Il faut créer une nouvelle Europe, non celle du fric, mais celle des cultures, et étendre cet échange au monde entier. Il est un espéranto autre que de la finance. Je n'ai pas non plus oublié la phrase de Jean-Luc Godard : "La culture est la règle, l'art est l'exception."
10. Faire reculer l’emprise des multinationales culturelles
• Créer une médiathèque publique en ligne, avec une plate-forme d’offre légale en ligne de musique, de films et de contenus culturels. • Maintenir la loi de 1981 sur le prix unique du livre, sanctionner les abus (frais de transport offerts…) et supprimer toutes les aides fiscales ou indirectes aux mastodontes du commerce en ligne tels Amazon, Fnac.com, etc. • Diriger les marchés publics de livres (commandes de collectivités et de bibliothèques) vers les librairies indépendantes. • Mettre en place un prix unique pour les supports de musique, de jeux vidéo et de films. • Faire du·de la médiateur·trice du cinéma une véritable autorité de régulation, avec pouvoir de sanction. • Mettre à jour les dispositifs d’aides publiques existants pour redonner la priorité à la solidarité et à la diversité, et mettre un terme aux aides favorisant la concentration. • Créer un centre national du jeu vidéo, sur le modèle du centre national du cinéma, pour financer les créations françaises.
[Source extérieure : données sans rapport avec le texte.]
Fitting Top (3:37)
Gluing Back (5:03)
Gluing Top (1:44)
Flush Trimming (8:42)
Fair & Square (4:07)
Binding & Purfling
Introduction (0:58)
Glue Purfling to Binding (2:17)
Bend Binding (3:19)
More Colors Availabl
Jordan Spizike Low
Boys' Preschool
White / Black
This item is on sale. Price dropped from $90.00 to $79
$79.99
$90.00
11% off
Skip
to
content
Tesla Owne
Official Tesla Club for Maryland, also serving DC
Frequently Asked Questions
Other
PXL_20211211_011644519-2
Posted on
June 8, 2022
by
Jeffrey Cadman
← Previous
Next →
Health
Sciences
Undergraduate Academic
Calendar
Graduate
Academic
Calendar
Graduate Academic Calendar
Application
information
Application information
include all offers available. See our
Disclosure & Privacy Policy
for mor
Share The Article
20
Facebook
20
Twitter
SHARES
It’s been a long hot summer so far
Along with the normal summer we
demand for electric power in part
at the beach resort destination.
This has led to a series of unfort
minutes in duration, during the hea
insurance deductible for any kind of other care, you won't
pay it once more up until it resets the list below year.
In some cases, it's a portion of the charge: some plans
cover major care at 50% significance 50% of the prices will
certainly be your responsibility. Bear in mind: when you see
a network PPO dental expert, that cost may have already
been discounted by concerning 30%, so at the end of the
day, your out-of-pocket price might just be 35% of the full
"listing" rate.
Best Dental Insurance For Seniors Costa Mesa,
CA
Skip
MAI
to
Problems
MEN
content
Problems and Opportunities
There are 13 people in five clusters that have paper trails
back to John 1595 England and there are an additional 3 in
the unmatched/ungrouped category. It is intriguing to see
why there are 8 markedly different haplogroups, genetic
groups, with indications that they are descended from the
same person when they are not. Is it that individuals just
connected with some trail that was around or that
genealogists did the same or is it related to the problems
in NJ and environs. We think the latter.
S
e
Les détracteurs du programme des Insoumis qui ne peuvent pas voir Jean-Luc Mélenchon en peinture invoquent que "les programmes sont des catalogues, mais qu'adviendra-t-il concrètement". Ne voient-ils pas que le seul fait de soulever toutes les incohérences du système actuel mérite que nous retroussions nos manches et rêvions d'un monde meilleur ? Dans un second temps, il s'agit dores et déjà de trouver les moyens d'appliquer ce programme. Il en est ainsi de tous les programmes. Quand on pense au gâchis d'argent utilisé pour des causes inutiles ou scandaleuses il s'agira d'affecter justement le budget à des causes indispensables pour que notre société se réveille de sa longue maladie.